▶ TEXT SHOWN
╔══

Be ready for change and adapt. That doesn’t mean you have to do it all on day one. Just be willing to make the change.

New Blogging System Update #1

I’d mentioned a few weeks ago that I was moving to Hugo. The motivation for me was simple. I’d not made my self-hosted WordPress blog secure enough so a not very nice person got into it and did mean things. I was not pleased.

Some of you may be asking yourself, why not fix it and keep using WordPress. Good question. Basically I’ve done that twice now. This time around required deleting my installation and reinstalling. It worked out quite well and I decided not to install a number of plug-ins I’d been using before, including Jetpack. My weblog is actually quite a bit faster now as a result.

ExpressoSo, back to the move. I’m moving to Hugo but I’m still trying to figure out some mysteries of Hugo — at least they’re mysteries to me. I’d like a ‘dirty’ directory structure and I want to make double-sure when I create a post the archive of the post shows up in its proper location, like this:

https://iam.fahrni.me/yyyy/mm/dd/post-title/

That is super important to me. All of my current WordPress posts, like this one, have that structure. My plan is to import all of my WordPress posts into my new Hugo site, so it needs to be backward compatible.

╚══

▶ INFORMATION GIVEN
╔══

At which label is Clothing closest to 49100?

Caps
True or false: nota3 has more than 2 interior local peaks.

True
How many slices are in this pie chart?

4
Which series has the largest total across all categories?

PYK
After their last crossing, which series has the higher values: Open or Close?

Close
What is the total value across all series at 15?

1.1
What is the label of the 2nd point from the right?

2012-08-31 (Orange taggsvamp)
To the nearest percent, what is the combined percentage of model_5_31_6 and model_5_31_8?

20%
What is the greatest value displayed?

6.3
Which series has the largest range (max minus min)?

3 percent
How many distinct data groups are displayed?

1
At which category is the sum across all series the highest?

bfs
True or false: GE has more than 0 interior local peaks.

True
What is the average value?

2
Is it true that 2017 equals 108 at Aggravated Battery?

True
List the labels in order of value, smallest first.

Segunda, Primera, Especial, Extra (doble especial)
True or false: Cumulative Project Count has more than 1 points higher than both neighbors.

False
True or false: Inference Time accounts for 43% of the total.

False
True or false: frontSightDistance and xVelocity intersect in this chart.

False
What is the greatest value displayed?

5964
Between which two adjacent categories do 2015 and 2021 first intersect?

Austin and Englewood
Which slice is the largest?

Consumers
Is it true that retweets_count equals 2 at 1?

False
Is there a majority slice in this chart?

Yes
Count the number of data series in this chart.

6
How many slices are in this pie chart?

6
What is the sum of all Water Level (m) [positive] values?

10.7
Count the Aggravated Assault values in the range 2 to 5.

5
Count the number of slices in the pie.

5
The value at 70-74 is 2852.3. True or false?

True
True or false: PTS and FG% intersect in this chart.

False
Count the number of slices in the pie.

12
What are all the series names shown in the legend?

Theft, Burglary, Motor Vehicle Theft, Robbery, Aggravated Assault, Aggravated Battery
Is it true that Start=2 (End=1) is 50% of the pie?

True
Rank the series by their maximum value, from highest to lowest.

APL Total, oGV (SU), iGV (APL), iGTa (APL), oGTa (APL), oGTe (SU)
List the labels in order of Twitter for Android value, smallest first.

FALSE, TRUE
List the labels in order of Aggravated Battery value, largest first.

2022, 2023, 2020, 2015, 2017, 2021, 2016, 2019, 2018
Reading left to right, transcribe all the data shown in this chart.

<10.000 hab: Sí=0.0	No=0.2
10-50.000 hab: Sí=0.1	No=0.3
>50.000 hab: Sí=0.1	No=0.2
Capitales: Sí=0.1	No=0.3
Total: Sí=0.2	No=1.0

╚══

▶ EXERCISE OBJECTIVE
Do these statements agree with the blog post about moving to Hugo? Answer yes or no for each and quote the words from the post that decide it.
1. This time, fixing the WordPress blog meant deleting the installation and reinstalling it.
2. After reinstalling, the writer put Jetpack back on the blog.
3. The writer plans to leave the old WordPress posts out of the new Hugo site.

▶ RESULT OF THE EXERCISE
1. Yes: "This time around required deleting my installation and reinstalling."
2. No: "I decided not to install a number of plug-ins I’d been using before, including Jetpack."
3. No: "My plan is to import all of my WordPress posts into my new Hugo site"